¿Es posible qué la economía de mercado y el crecimiento del país continúen con la misma fuerza y velocidad mientras en la política se ensayan estrategias autoritarias a favor de una eventual reelección conyugal? Una interrogante muy complicada, pero si se mantiene la incertidumbre, es evidente que los mercados llegarán al 2016 lanzando los últimos alientos. Algunos creen que, en democracia, se puede jugar a la política autoritaria y pretender mantener el crecimiento para evitar caídas en la popularidad presidencial. Gravísimo error.
Los mercados son organismos vivos que solo respiran información. Si desde el Estado se emite una señal en contra la libertad económica, sobre todo en el Perú, millones de empresarios postergan decisiones y se forma una cadena de frenazos de impensables consecuencias. Los estatistas creen que los mercados son creaciones artificiales de la derecha. Se olvidan, por ejemplo, que el asunto de la frustrada compra de Repsol debe haber paralizado millones de proyectos en Gamarra, San Juan de Lurigancho, Villa el Salvador y también entre los grandes inversionistas. En democracia, pues, no puede haber una política de apellido autoritario y una economía a favor de la libertad.
Más allá de que el jefe de Estado haya convocado a todos los líderes políticos para unir al país ante el fallo de La Haya, es evidente que el régimen ha venido desarrollando una política autoritaria: demonización de la clase política y búsqueda sistemática de la polarización mientras se intenta reconstruir los puentes derribados con los empresarios. Es decir, mercado sí, porque la popularidad presidencial peligra, aunque en democracia podemos hacer “estrategia y ensayos”.
En los únicos lugares donde el mercado pudo desplegarse al margen de la democracia fue en aquellas sociedades donde la ruptura del estatismo y los colectivismos surgió como iniciativa del estado. En China y Vietnam, por ejemplo, el estado comunista decidió pulverizar la planificación y desarrollar política agresivas de mercado. Sin embargo, los politólogos sostienen que, tarde o temprano, el mercado y la consolidación de las clases medias volverá inevitable la democracia, tal como sucedió con los llamados tigres del Asia. Más atrás en la historia, el estado absolutista inglés aceptó la emergencia de millones de parceleros sobre las tierras feudales con la esperanza de mantener el poder exclusivo. No obstante emergió una de las democracias más longevas de la historia.
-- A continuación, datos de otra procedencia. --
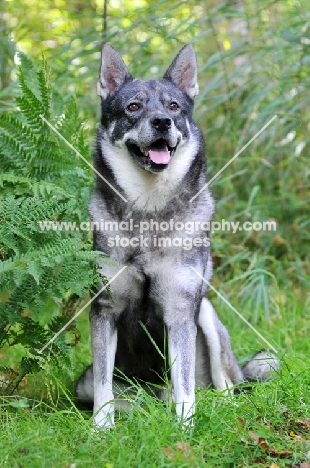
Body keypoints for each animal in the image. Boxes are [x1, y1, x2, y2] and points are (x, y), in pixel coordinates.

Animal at [76, 44, 280, 428]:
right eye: (133, 107)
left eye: (173, 107)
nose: (162, 122)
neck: (149, 210)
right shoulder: (105, 310)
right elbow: (103, 387)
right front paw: (101, 428)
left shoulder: (181, 311)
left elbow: (184, 385)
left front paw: (185, 428)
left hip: (208, 316)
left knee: (223, 385)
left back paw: (221, 405)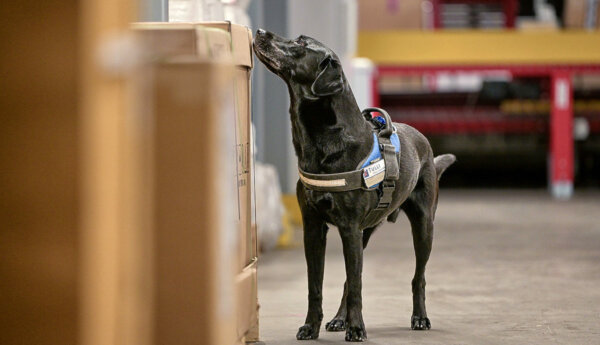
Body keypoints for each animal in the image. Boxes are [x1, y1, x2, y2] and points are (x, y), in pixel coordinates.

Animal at [253, 30, 454, 342]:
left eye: (301, 43)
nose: (261, 32)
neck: (323, 142)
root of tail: (423, 141)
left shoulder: (348, 227)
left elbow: (358, 285)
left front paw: (358, 328)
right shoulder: (314, 228)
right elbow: (316, 285)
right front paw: (311, 327)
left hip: (423, 226)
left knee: (417, 276)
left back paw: (419, 317)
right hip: (365, 231)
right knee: (350, 279)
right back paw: (339, 319)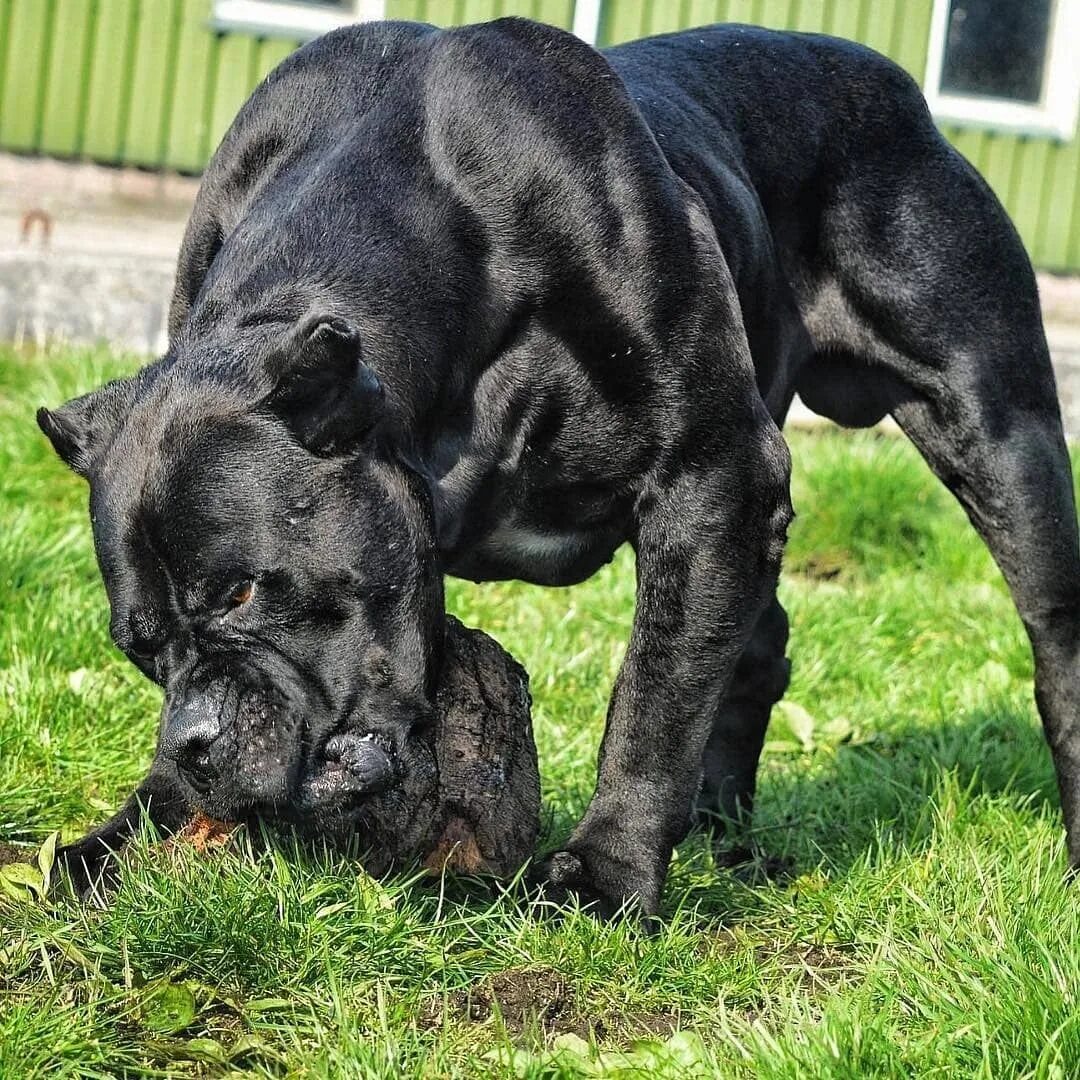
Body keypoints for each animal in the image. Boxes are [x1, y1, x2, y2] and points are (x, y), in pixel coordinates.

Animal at [38, 16, 1080, 915]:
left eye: (246, 592)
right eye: (140, 650)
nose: (196, 741)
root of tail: (898, 89)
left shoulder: (712, 477)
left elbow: (657, 696)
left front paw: (608, 876)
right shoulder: (729, 503)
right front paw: (121, 834)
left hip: (998, 429)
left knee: (1052, 636)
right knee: (756, 647)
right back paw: (721, 834)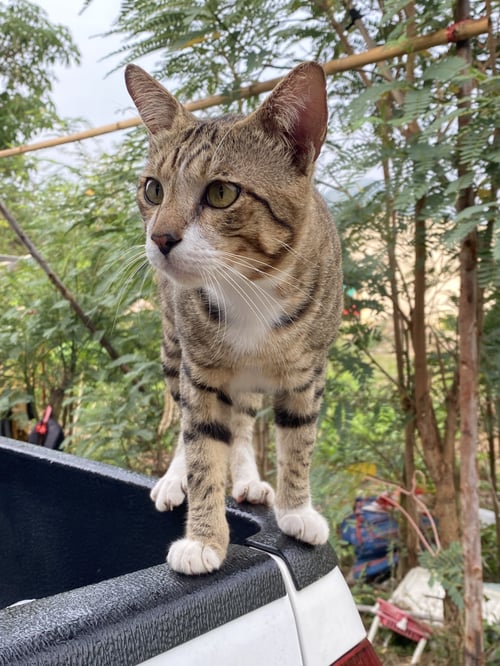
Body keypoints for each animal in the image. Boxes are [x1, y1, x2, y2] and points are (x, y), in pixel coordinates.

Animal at [125, 61, 343, 575]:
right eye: (153, 189)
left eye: (222, 193)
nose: (160, 238)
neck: (249, 288)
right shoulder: (200, 373)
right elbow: (202, 447)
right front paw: (204, 538)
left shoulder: (308, 374)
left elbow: (298, 443)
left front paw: (296, 510)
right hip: (173, 349)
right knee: (192, 421)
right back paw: (174, 478)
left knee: (243, 422)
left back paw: (247, 477)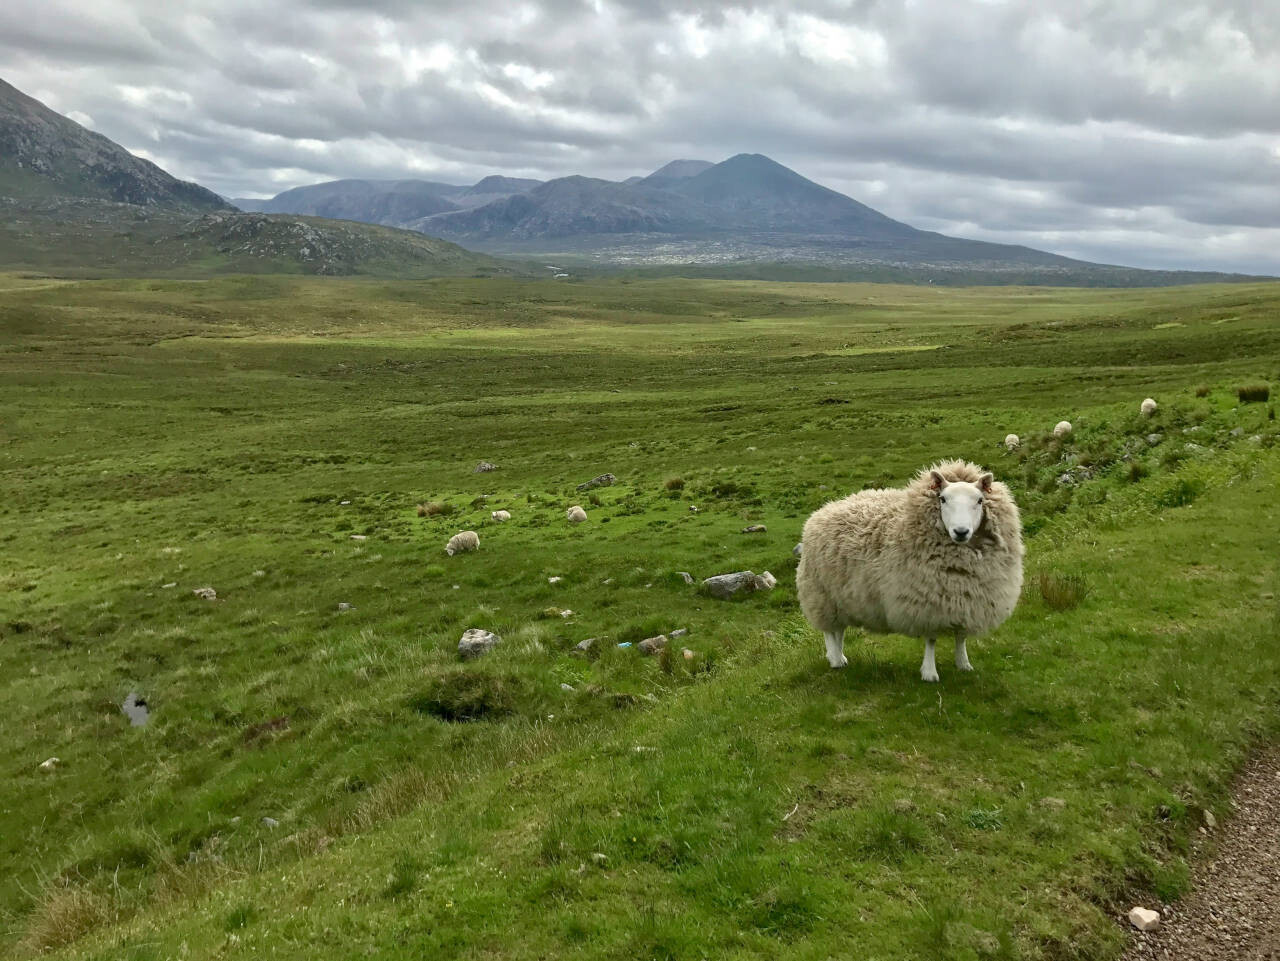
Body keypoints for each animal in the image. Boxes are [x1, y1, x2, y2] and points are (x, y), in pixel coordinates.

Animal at [793, 460, 1024, 680]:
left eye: (979, 500)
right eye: (942, 499)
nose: (961, 531)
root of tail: (822, 510)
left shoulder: (967, 599)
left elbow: (961, 636)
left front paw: (964, 664)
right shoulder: (927, 601)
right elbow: (931, 640)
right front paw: (929, 673)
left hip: (841, 596)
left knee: (839, 630)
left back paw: (840, 656)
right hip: (821, 594)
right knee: (830, 632)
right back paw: (834, 658)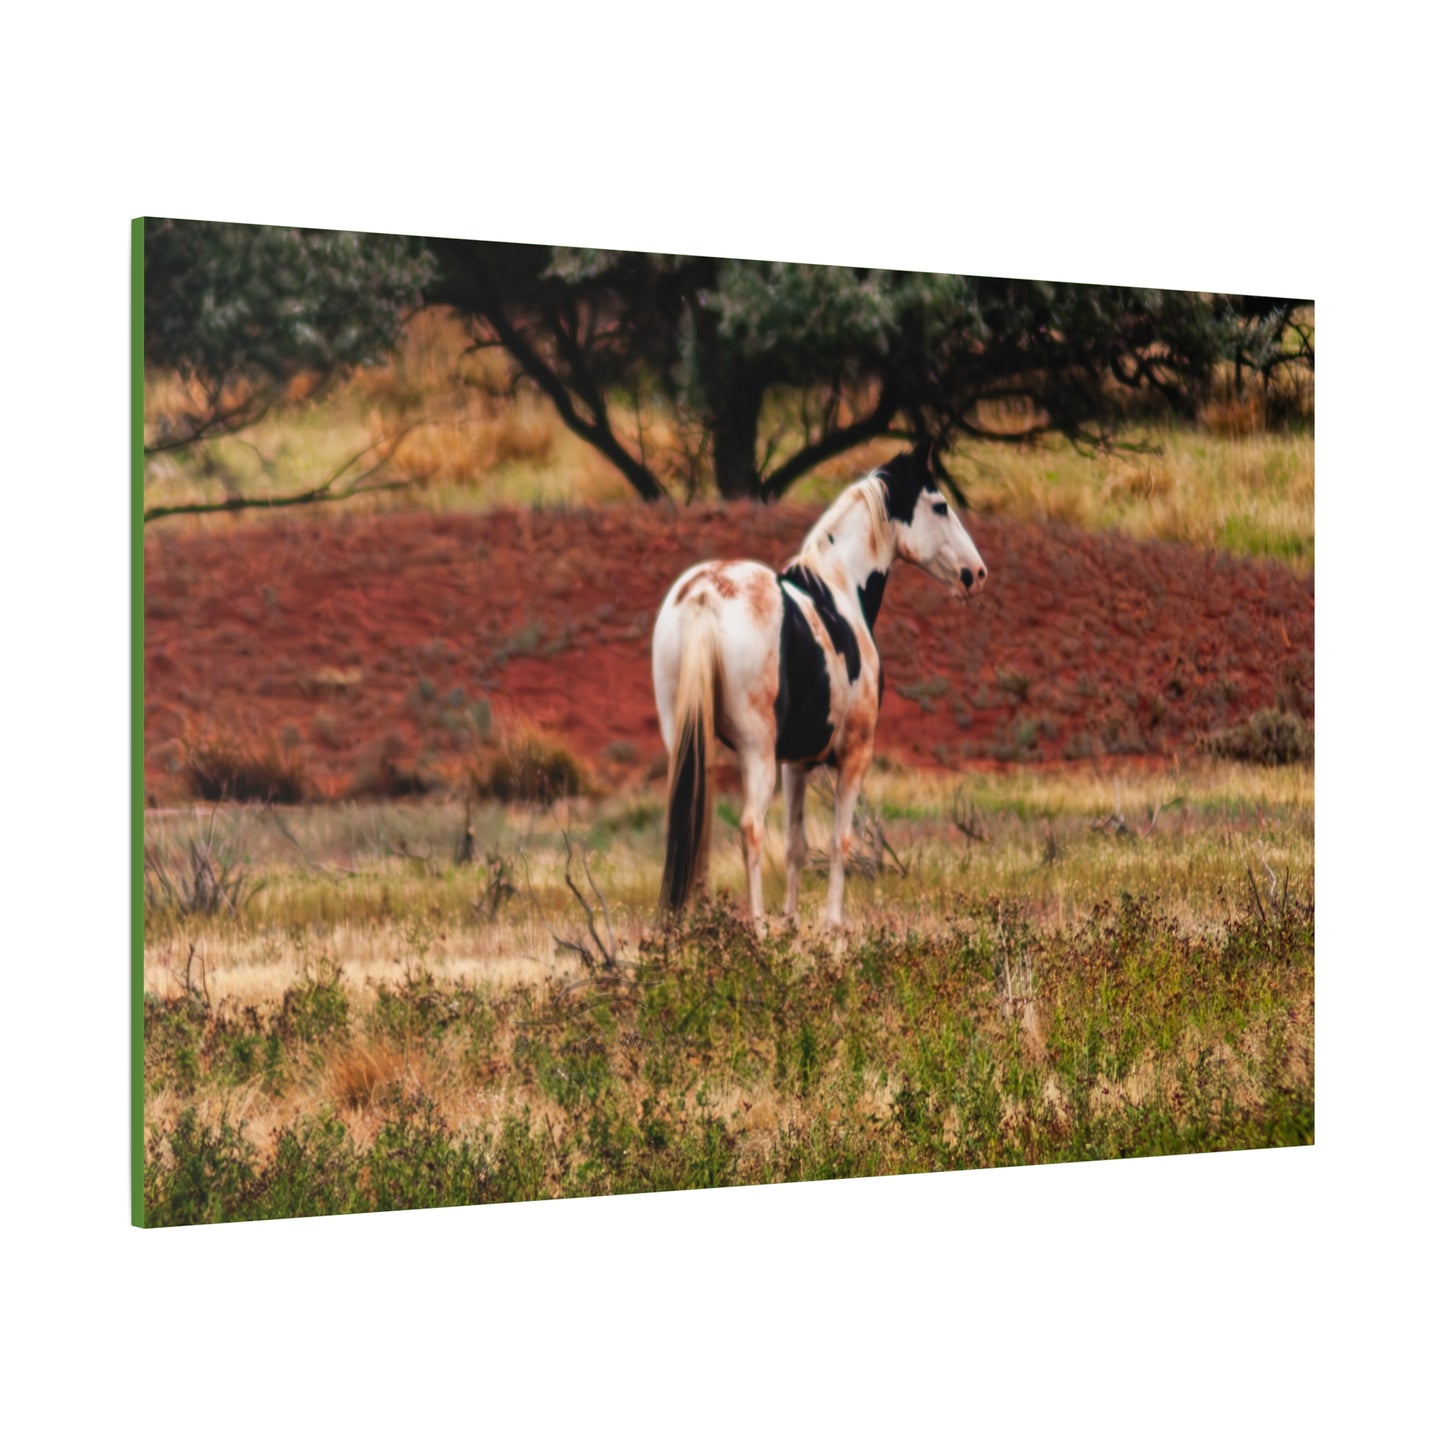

Cualquiera sea el ángulo de análisis es imposible sostener una política autoritaria con vigencia de mercado en una democracia como la peruana. El resultado ya empieza a ser evidente: una caída de la popularidad presidencial que puede convertirse en tendencia. Si no hay cambios claros, evidentes, más allá de juramentos o reafirmaciones de hojas de ruta, los mercados seguirán respirando gases nocivos y el crecimiento se pasmará. Y ya estamos demasiados viejos en cuestiones de autoritarismos y democracias para no percatarnos de que, a veces, se da un paso atrás leninista para luego tratar de avanzar dos trancazos.
Aquellos que sueñan con ser montesinitos o fouchés deberían recordar que el ‘soft ware’ autoritario de la América Latina de hoy nació en el Perú de los noventa y la inmunización final contra esa amenaza también se está creando aquí. El autoritarismo solo puede prosperar con la destrucción del mercado, pero eso es jugar con los infiernos de la popularidad presidencial.